Aim of the exercise – Name all the speakers that the blog post on Handheld Learning 2008 says can be watched online at BlipTV.

Given text –

Handheld Learning 2008 - the movie!

I am still busy recovering from the amazing flurry of mental and mobile stimulation that is Handheld Learning.

Old friends, new friends, cool projects, scary salespeople, avalanche of new gadgets.

One of the especially noteworthy things was the awesome array of big-hitting speakers, and for those of you unable to be in London yourselves, you can see the whole thing already, online at BlipTV:


Andrew Pinder, Chairman of Becta
Steven Berlin Johnson, Cultural critic & writer
Laurie O'Donnell, Director of Learning & Technology, Learning & Teaching Scotland
danah boyd, Social media scientist
Lord David Puttnam


All of these are well worth a bag of popcorn, and some chill-out viewing time

You can also catch other snippets from the day on the handheld video channel, at

Pecha Kucha on mobile learning

I did my first Pecha Kucha this week, at Handheld Learning 2008

"your what?"

Pecha Kucha - the elevator pitch of the powerpoint world. think poetry slam, think unconferences, think on your feet!

The idea started with informal gatherings of architects showing off their works, but has been taken up by enthusiasts all over the world trying to balance "too much information" with "too many people wanting to say something" with "got to keep it fun and light".

In this case the enthusiast was Dan Sutch of futurelab, who went old-skool and laid down the original Pecha Kucha ground rules:

  • 20 slides
  • 20 seconds each
  • timed transitions (so they move on, even if the presenter doesn't)
  • lottery on who presents

I got one of the early slots, and had great fun with a romp through what we have been up to recently in our mobile learning work, as well as trying out a few theories about why some mobile learning succeeds, and others fail. (it was the perfect place for it, with at least half the UK's m-learning thinkers right there in the audience, as well as a solid international contingent!)

thanks to Dan, as well as the many enthusiasts who made it a great first experience for me (James, Markus, Andy, Jill, Jo, the SA crew ... you know who you all are!)

Monday, October 13

mlearn 2008

I'm at Handheld Learning blogging about 2008 - that's how it goes in the fast moving world of m! I'm actually watching Selena Chan, whose presentation I saw in Telford - she works at Christchurch Polytechnic in NZ with apprentice bakers. her work crosses the informal / formal divide into a new educational space in which (maybe) the two will meet and merge (ooh more ms)This was a recurrent theme at mlearn - along with a set of presentations about overcoming teacher resistance (presentations from Elizabeth Hartnell Young and Ian Watkins from Melbourne spring to mind). Two favourites for me (apart from excellent keynote from Diana Laurillard a lovely elegant model which Geoff and I used in our presentation in a rather cheeky way) - one by Debra Poulson talking about MiLK - a project from OZ which uses interactive games with kids in both formal (eg town planning) and informal (exploring a museum with your families)- she gets PhD students to make the games - and the results are really interesting - doesn't have to be Sim City to work! The other was by JulietA really enjoyable and stimulating presentation from Juliet argh haven't noted her surname! (of Mudlarking in Deptford fame) whose interests are in location / place and what the subject brings to the location – and may leave behind for others to find.. She has done projects in outside locations like Deptford but also in buildings / institutions such as the V and A museum with children – called cracks in the concrete – the other lives of buildings - absolutely fascinating. So there was definitely gold at the end of the rainbow in Telford (and Morris Dancing)

Data segment –
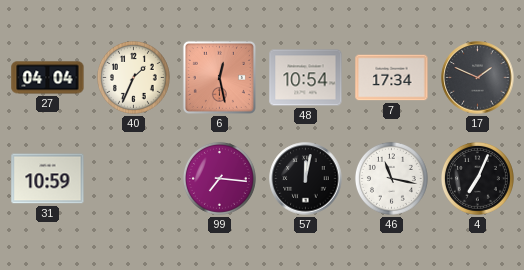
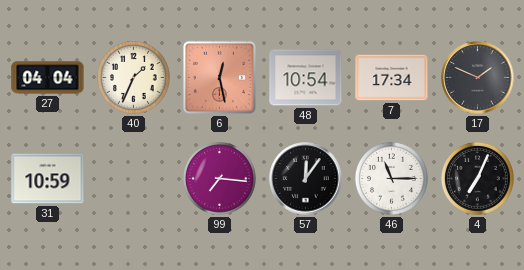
57: 12:02 -> 12:06
46: 11:17 -> 11:15
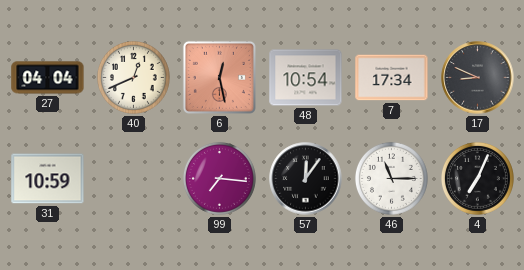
40: 1:34 -> 12:41
17: 1:49 -> 8:49
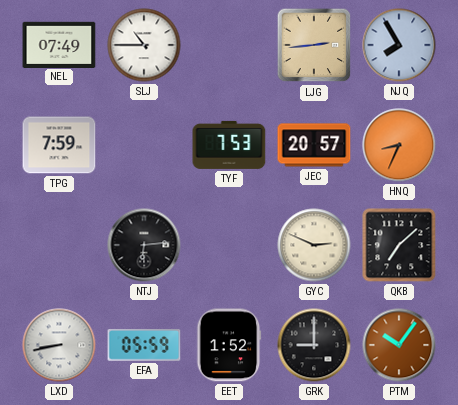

Right answer – The speakers are Andrew Pinder, Steven Berlin Johnson, Laurie O'Donnell, danah boyd and Lord David Puttnam.